The Los Angeles Unified School District (LAUSD), the nation’s second-largest, shut down Tuesday on the first of a three-day sympathy strike by teachers who support a 30% plus $2 pay rise. ‘hour “fair wage adjustmentfor janitors represented by the powerful Service Employees International Union (SEIU).
Keeping children out of school has become the specialty of United Teachers Los Angeles (UTLA). The union went on strike to six days on contract negotiations in January 2019, then successfully lobbied LAUSD management to keep school buildings closed for more than a year after the COVID-19 pandemic, despite Southern California’s reputedly temperate and airy climate.
Even more students would have been turned away from school if the pesky legal system hadn’t gotten in the way of teachers. In the fall of 2021, as part of the long-awaited full reopening of government-run public schools, LAUSD imposed one of the only vaccination mandates in the country for students 12 and older. This requirement was to be reinforced by the physical ban on about 34,000 unvaccinated students in December 2021, but the district postponed the application to the last minutethen was successfully continued by the parent of a non-compliant 12-year-old child.
Despite some setbacks, UTLA has received a remarkable number of concessions in the time of the pandemic – a supplement Monthly child care allowance of $500, mandatory weekly tests students and staff, exterior masking requirementsAnd so on.
In Completely Related News, LAUSD Schools Face chronic absenteeism“astonishing declines in school performance“, and registrations drop by 4 percent, 6 percentAnd 2 percentwhich—because school funding is tied to enrollment—sets the district’s budget situation to be what Superintendent Alberto Carvalho has describe as “Armageddon” and “a hurricane of massive proportions”.
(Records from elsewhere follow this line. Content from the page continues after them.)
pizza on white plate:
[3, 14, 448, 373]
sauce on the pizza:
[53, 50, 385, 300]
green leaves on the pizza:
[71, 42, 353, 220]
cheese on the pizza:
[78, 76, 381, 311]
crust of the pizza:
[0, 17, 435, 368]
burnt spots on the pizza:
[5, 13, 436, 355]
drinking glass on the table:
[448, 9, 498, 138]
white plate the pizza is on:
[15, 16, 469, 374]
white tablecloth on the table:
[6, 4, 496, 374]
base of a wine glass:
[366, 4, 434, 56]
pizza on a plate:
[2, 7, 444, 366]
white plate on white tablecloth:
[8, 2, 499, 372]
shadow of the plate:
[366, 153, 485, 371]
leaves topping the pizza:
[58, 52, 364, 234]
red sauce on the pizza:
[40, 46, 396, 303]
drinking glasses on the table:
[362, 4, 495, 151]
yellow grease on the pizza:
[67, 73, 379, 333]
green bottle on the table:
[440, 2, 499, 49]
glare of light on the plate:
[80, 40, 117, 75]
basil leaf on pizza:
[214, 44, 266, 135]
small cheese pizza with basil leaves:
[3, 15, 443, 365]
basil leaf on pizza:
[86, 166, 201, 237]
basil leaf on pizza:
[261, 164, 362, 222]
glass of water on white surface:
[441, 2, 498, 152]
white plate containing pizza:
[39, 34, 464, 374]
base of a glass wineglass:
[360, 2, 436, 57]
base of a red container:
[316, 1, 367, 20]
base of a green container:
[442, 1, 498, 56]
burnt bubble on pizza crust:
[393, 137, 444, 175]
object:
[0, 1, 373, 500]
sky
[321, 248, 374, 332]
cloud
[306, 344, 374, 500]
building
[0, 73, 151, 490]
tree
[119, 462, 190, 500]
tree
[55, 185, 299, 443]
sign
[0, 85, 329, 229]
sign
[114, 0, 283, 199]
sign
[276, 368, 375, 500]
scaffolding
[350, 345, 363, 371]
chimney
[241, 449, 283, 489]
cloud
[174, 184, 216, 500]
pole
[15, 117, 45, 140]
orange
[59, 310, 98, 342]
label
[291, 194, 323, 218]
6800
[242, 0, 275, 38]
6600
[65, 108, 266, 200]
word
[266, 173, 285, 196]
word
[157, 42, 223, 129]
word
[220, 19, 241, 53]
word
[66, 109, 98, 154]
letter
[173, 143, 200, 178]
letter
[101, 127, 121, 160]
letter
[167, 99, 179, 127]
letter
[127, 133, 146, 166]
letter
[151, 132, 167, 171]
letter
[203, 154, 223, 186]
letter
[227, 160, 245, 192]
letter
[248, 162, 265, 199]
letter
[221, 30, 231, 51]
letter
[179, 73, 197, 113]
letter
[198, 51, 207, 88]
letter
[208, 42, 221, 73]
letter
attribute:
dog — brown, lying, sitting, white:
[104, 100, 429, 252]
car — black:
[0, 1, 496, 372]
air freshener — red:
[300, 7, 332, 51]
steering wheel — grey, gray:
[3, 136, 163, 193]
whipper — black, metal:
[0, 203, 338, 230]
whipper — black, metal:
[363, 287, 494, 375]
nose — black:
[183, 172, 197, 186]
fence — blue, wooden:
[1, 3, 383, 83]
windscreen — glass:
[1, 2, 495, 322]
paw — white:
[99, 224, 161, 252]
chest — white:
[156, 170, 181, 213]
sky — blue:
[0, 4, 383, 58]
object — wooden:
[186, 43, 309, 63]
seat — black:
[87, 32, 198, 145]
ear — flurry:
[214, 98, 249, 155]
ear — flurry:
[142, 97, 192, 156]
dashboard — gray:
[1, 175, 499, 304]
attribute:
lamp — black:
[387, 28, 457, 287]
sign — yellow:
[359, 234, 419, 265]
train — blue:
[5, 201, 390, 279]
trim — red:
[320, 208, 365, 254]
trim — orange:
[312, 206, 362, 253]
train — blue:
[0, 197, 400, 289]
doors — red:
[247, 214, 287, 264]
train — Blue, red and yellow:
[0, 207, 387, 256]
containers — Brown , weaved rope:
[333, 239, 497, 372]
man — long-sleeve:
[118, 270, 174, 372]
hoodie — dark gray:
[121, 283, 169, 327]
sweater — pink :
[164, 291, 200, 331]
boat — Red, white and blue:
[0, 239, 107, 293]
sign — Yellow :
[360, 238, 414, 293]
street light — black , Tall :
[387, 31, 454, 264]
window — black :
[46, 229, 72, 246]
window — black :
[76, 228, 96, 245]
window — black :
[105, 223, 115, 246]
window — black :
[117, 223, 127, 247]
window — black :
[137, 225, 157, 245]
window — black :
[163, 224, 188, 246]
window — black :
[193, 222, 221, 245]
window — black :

The erasure of the inscriptions was numerically impressive to see. Twenty years ago, LAUSD sharp to 747,000 K-12 students, almost all of whom were taught by the government-run monopoly staffed by union staff. 10 years ago, that figure had fallen to 656,000, of which 567,000 (or 86%) were in traditional schools, the rest in independently run charters. Today, LAUSD-run schools educate only 422,000 children and charters up to 113,000.
Falling birth rates, slowing immigration, unfavorable housing prices and stagnant population growth are all contributing to the shrinking student pool, but as evidenced by the explosion in charter, families who have the opportunity to escape from their union school take it. And thousands of children simply missing.
What makes the post-2002 enrollment plunge not just an advertisement against public sector unionism, but a city-wide injustice-creating catastrophe of mindless central planning, is that the LAUSD has launched in a prominent project of 20 billion dollars.abuse school building frenzy – characterized as “the largest public works project in the western United States“- circa 2002. Hundreds of businesses, over a thousand residents of affordable housing, the historic Ambassador Hotel and beloved Hollywood Star Lanes (from The great Lebowski fame) … all bulldozed by the government in order to educate non-existent children.
“The impact on this town is monumental,” said then-school superintendent Roy Romer. gushed on the construction frenzy too gullible Los Angeles Time in 2004. “It will literally change the face of Los Angeles.” Not in the way he and virtually the entire political class in Los Angeles had expected.
You might think that UTLA would be a little more coy about once again closing its horribly successful and increasingly unpopular schools whose dwindling student numbers bear the scars of these last three rotten years. In other words, if you haven’t paid attention to teacher unions. The best that can be said about this week’s outrage is that it hastened the evacuation of government-run K-12, the reduction of funding available for union teacher jobs and the explosion of school choice. I hope these short-term payments were worth it long-term institutional self-destruction.
Related: “What really caused teachers in Los Angeles to go on strike.”